Local Monitoring with Kruize
Kruize Local provides services to generate recommendations for both single and bulk experiments.
- For Bulk Services: For detailed instructions, refer this guide.
- For Demo of Individual Experiments: Continue with the steps below.
- For Advanced Local Monitoring Options: Explore advanced testing details here
Prerequisites
Ensure you have one of the clusters: kind, minikube, or openShift.
Getting Started with the Demo
To begin exploring local monitoring capabilities, follow these steps:
Run the Demo
Clone the demo repository:
git clone git@github.com:kruize/kruize-demos.git
Change directory to the local monitoring demo:
cd kruize-demos/monitoring/local_monitoring
Note : We support Kind
, Minikube
and Openshift
clusters.
By default, it runs on the Kind
cluster.
Execute the demo script on kind as:
./local_monitoring_demo.sh
Execute the demo script in openshift as:
./local_monitoring_demo.sh -c openshift
Usage: ./local_monitoring_demo.sh [-s|-t] [-c cluster-type] [-f]
c = supports minikube, kind and openshift cluster-type
s = start (default), t = terminate
f = create fresh environment setup if cluster-type is minikube or kind
Understanding the Demo
This demo covers the steps to install Kruize, create an experiment, and generate recommendations.
- By default, it creates an experiment for a container which is long running in a cluster and generates recommendations for the same.
- If user creates an environment set-up for minikube/kind, benchmark ‘sysbench’ is installed and that container is used to create experiment and generate recommendations.
Using kruize UI
Refer this video on how to create experiments and generate recommendations!
Recommendations for different load Simulations observed on Openshift
TFB (TechEmpower Framework Benchmarks) benchmark is simulated in different load conditions and below are the different recommendations observed from Kruize-Autotune.
IDLE
- Experiment:
monitor_tfb-db_benchmark
- Shows an IDLE scenario where CPU recommendations are not generated due to minimal CPU usage (less than a millicore).
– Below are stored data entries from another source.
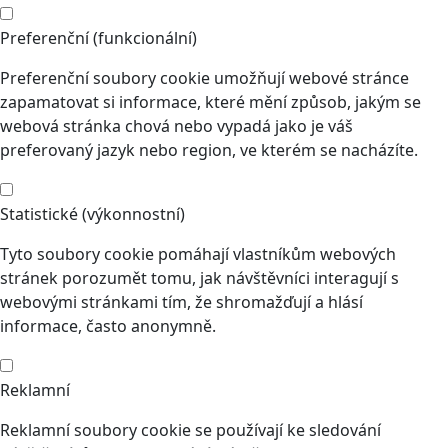
Preferenční (funkcionální)
Preferenční soubory cookie umožňují webové stránce
zapamatovat si informace, které mění způsob, jakým se
webová stránka chová nebo vypadá jako je váš
preferovaný jazyk nebo region, ve kterém se nacházíte.
Statistické (výkonnostní)
Tyto soubory cookie pomáhají vlastníkům webových
stránek porozumět tomu, jak návštěvníci interagují s
webovými stránkami tím, že shromažďují a hlásí
informace, často anonymně.
Reklamní
Reklamní soubory cookie se používají ke sledování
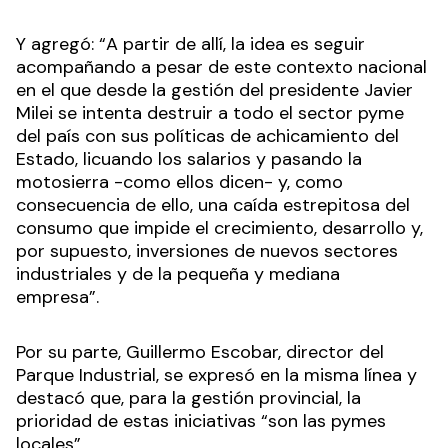
Y agregó: “A partir de allí, la idea es seguir
acompañando a pesar de este contexto nacional
en el que desde la gestión del presidente Javier
Milei se intenta destruir a todo el sector pyme
del país con sus políticas de achicamiento del
Estado, licuando los salarios y pasando la
motosierra -como ellos dicen- y, como
consecuencia de ello, una caída estrepitosa del
consumo que impide el crecimiento, desarrollo y,
por supuesto, inversiones de nuevos sectores
industriales y de la pequeña y mediana
empresa”.
Por su parte, Guillermo Escobar, director del
Parque Industrial, se expresó en la misma línea y
destacó que, para la gestión provincial, la
prioridad de estas iniciativas “son las pymes
locales”.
- Shows an IDLE scenario where CPU recommendations are not generated due to minimal CPU usage (less than a millicore).
Over Provision
- Experiment:
monitor_tfb_benchmark_multiple_import
- Highlights over-provisioning where CPU recommendations are lower than the current CPU requests. This scenario also demonstrates over-provisioning in memory usage.
- Highlights over-provisioning where CPU recommendations are lower than the current CPU requests. This scenario also demonstrates over-provisioning in memory usage.
Under Provision
- Experiment:
monitor_tfb-db_benchmark_multiple_import
- Illustrates under-provisioning where CPU recommendations exceed the current CPU requests, suggesting adjustments for improved efficiency.
- Illustrates under-provisioning where CPU recommendations exceed the current CPU requests, suggesting adjustments for improved efficiency.